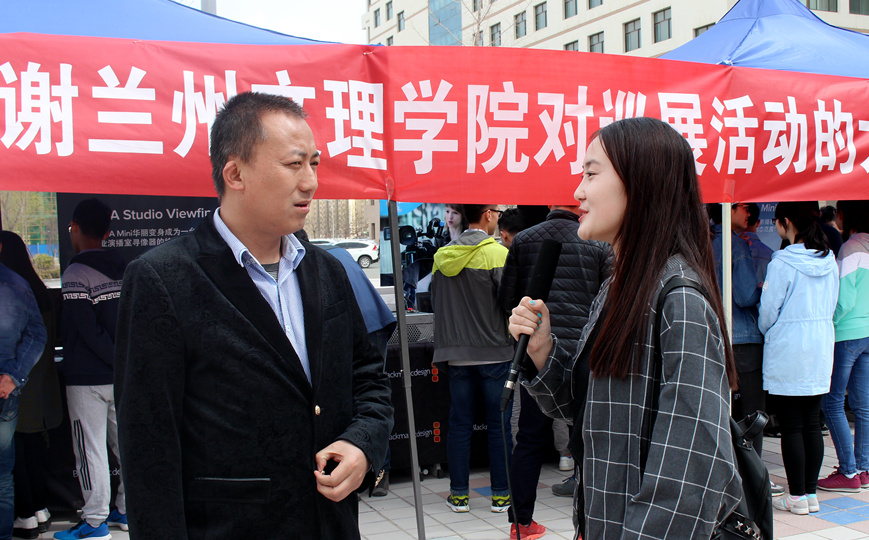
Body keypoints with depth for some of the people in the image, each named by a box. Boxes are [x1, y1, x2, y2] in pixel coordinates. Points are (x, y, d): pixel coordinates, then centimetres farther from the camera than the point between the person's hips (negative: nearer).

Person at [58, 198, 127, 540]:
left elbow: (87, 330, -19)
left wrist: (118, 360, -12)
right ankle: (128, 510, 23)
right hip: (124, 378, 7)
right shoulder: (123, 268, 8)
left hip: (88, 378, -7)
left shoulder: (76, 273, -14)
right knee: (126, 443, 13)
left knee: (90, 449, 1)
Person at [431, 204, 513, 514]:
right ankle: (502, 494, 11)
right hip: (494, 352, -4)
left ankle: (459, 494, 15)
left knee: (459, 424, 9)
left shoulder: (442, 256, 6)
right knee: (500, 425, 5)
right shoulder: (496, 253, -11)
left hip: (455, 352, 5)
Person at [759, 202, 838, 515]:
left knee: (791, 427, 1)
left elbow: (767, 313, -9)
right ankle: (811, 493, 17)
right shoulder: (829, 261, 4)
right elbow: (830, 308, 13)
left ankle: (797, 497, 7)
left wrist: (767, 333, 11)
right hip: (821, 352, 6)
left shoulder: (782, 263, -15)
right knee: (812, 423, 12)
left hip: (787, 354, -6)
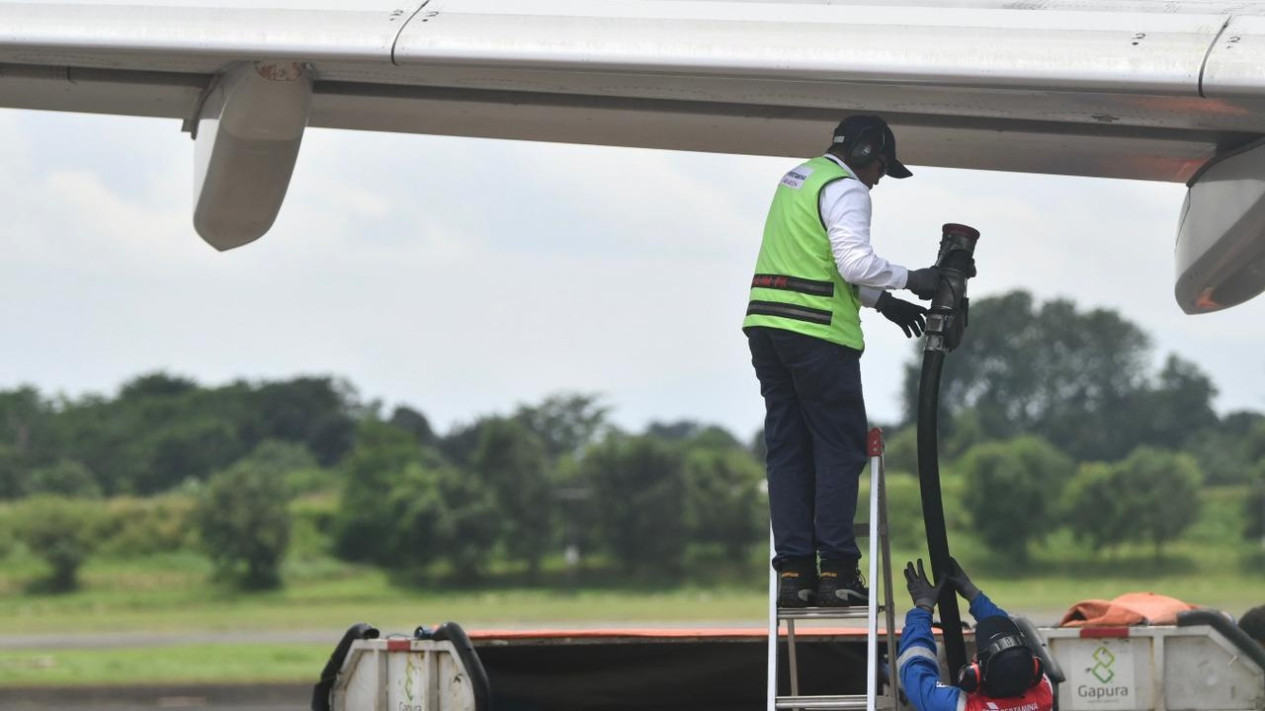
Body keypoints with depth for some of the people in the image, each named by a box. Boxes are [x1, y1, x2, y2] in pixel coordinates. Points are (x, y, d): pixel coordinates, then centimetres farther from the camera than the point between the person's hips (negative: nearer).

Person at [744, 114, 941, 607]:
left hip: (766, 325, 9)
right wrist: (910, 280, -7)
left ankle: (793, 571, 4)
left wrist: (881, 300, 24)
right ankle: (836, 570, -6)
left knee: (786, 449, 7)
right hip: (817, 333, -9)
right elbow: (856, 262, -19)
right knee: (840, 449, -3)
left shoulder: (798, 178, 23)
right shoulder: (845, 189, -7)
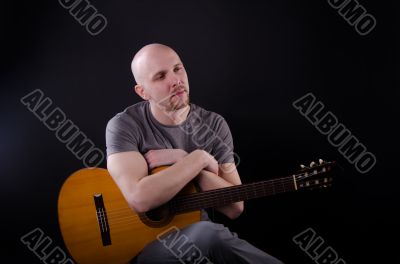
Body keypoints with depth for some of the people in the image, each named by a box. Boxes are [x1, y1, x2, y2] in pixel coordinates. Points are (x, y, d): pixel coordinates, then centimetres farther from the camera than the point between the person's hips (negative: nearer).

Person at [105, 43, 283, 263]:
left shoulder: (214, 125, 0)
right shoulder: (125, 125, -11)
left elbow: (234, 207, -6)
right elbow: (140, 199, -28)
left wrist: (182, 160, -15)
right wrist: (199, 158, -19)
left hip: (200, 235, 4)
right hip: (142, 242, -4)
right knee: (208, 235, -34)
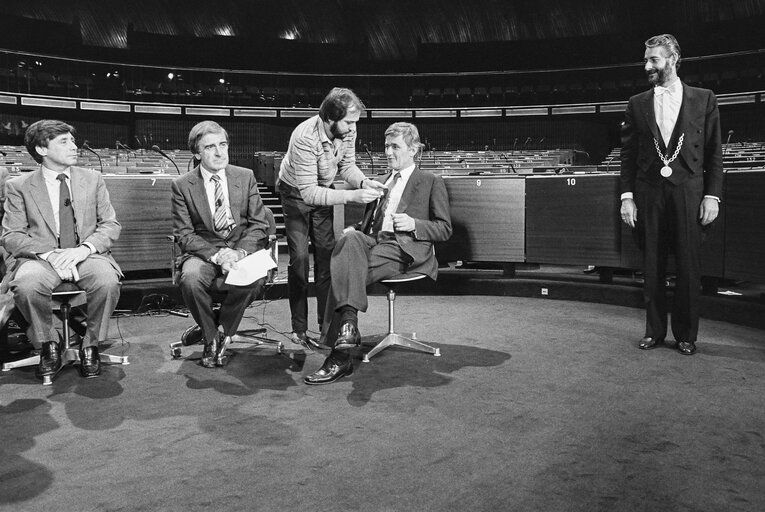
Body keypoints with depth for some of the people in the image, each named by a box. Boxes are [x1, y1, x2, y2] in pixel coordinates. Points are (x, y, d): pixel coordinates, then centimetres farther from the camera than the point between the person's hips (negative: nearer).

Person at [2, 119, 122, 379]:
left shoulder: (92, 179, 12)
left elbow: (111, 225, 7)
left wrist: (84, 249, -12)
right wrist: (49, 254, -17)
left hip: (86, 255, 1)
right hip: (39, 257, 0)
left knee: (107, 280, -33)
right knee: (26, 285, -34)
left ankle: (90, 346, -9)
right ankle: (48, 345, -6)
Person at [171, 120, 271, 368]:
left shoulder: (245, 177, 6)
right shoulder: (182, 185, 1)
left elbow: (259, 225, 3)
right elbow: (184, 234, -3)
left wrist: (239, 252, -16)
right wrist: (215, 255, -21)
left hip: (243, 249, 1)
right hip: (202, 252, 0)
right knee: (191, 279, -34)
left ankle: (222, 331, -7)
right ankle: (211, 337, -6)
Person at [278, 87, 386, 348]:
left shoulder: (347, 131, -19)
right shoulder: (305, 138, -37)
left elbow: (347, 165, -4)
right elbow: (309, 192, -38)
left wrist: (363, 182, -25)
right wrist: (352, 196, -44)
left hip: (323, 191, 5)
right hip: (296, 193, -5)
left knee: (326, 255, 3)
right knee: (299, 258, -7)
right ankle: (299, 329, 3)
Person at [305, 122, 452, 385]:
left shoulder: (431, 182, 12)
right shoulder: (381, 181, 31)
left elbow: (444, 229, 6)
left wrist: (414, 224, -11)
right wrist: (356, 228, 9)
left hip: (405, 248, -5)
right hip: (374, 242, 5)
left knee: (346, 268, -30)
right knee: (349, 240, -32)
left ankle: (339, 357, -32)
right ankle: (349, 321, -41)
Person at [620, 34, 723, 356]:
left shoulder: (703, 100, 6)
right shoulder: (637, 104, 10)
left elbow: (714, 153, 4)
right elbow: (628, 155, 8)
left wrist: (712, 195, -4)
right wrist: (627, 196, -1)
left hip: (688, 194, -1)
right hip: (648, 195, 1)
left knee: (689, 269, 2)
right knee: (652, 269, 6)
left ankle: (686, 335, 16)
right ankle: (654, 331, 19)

============

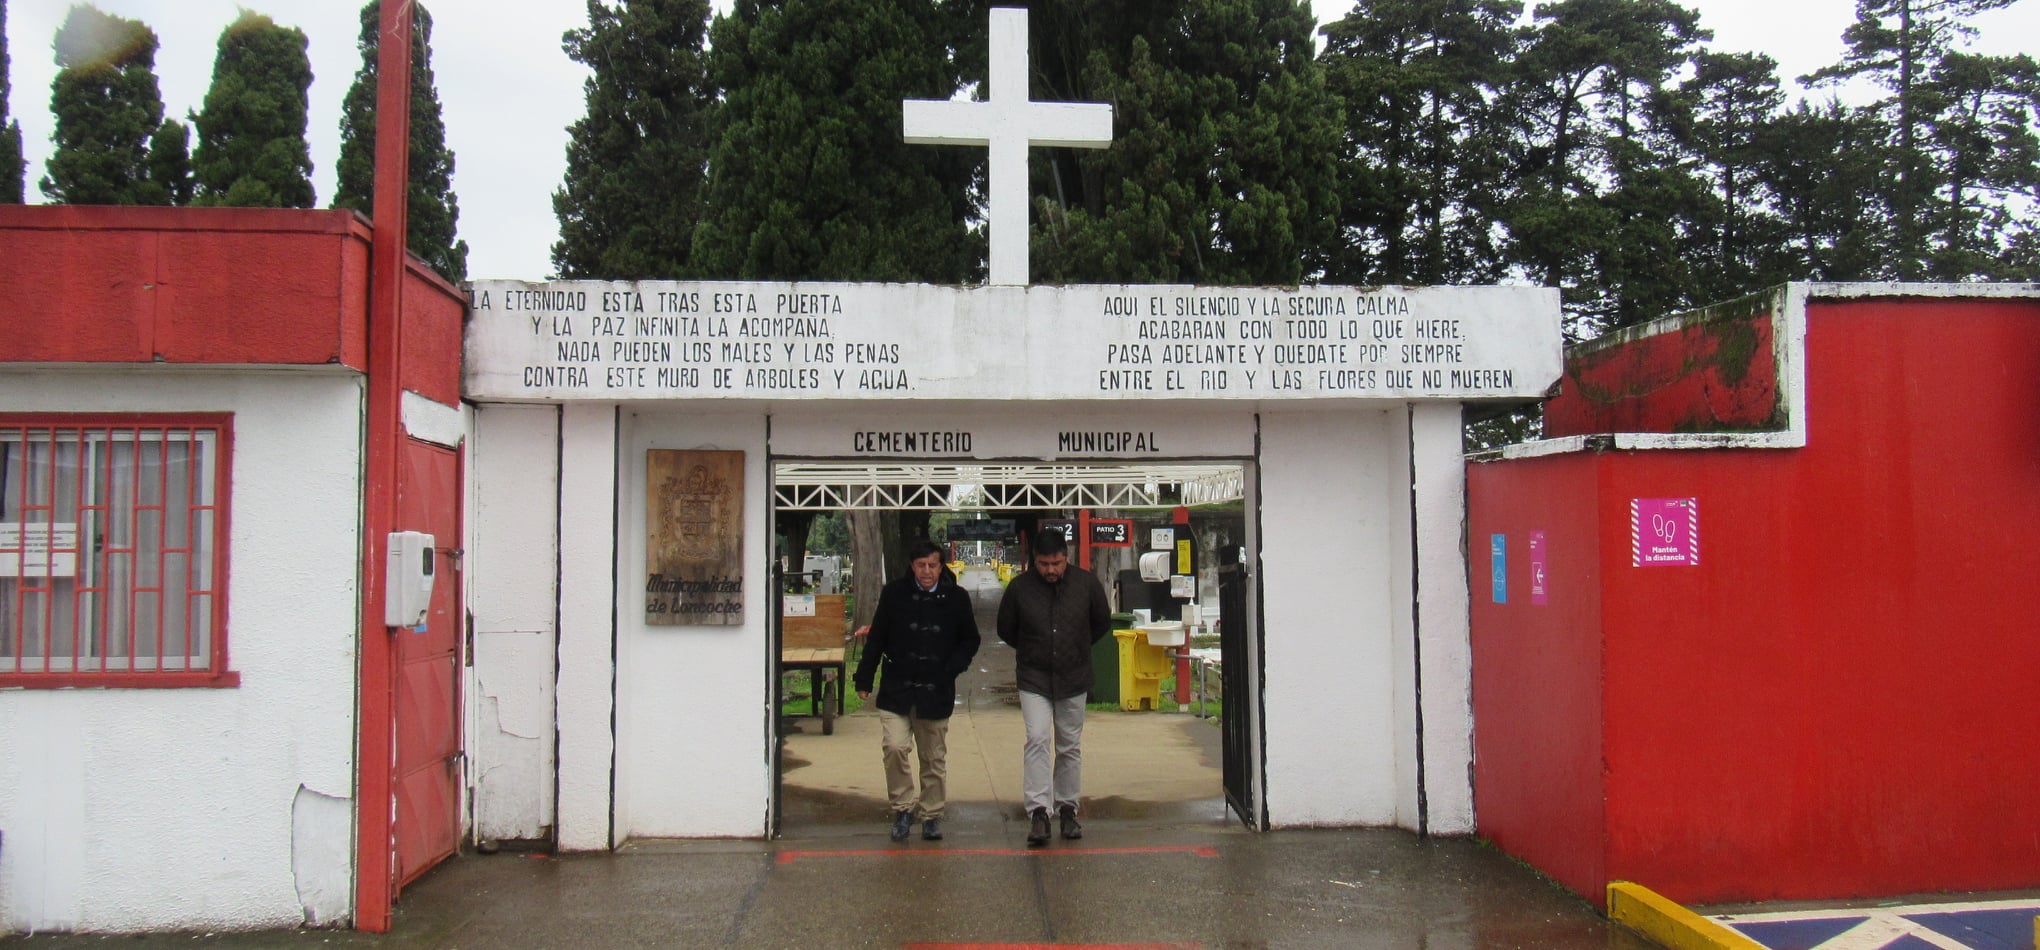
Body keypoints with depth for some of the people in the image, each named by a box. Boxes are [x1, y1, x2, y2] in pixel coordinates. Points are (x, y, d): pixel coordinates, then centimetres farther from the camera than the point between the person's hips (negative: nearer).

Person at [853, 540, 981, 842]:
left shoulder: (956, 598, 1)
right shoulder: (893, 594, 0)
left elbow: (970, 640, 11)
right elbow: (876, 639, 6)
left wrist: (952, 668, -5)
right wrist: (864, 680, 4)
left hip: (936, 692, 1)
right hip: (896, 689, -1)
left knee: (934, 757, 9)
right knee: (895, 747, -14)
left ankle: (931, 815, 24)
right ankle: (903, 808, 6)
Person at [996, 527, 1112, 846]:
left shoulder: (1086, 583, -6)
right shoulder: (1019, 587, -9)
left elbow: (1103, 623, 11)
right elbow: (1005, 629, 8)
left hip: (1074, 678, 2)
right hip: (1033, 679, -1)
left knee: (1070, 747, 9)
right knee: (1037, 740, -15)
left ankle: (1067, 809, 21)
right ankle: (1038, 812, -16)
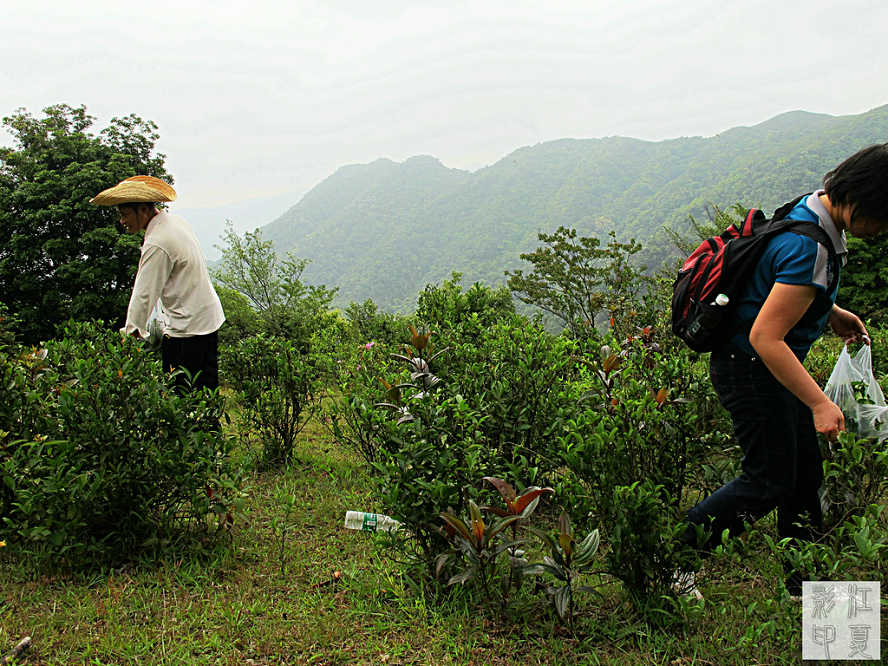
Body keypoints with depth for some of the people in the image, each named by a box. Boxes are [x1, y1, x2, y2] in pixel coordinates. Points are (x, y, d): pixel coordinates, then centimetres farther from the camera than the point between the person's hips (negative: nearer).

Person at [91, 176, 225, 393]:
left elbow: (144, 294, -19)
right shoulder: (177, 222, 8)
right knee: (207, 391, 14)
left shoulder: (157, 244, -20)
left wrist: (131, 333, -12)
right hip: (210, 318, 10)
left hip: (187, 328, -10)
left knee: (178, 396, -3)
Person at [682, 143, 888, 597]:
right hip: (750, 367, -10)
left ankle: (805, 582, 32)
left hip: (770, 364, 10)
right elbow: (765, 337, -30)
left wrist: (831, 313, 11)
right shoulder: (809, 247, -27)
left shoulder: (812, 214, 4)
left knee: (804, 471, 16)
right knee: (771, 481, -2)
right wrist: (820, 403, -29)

============

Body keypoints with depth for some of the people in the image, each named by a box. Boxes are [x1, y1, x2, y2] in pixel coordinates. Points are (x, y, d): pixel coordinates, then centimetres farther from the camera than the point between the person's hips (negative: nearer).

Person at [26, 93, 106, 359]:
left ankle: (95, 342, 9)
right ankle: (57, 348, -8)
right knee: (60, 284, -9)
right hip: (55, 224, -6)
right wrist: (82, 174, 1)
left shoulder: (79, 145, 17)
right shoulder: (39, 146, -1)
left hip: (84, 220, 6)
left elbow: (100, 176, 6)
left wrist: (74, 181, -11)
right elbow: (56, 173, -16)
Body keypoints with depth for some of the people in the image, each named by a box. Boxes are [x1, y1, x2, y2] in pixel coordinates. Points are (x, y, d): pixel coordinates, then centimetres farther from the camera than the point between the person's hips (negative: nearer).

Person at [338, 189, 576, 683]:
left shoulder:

============

Can you repeat, word for word, the lines of the material that begin at the line containing "left ankle: (805, 582, 32)" and stop after the line containing "right wrist: (820, 403, -29)", including both of those lines?

left ankle: (805, 582, 32)
left hip: (770, 364, 10)
right elbow: (765, 337, -30)
left wrist: (831, 313, 11)
right shoulder: (809, 247, -27)
left shoulder: (812, 214, 4)
left knee: (804, 471, 16)
right knee: (771, 481, -2)
right wrist: (820, 403, -29)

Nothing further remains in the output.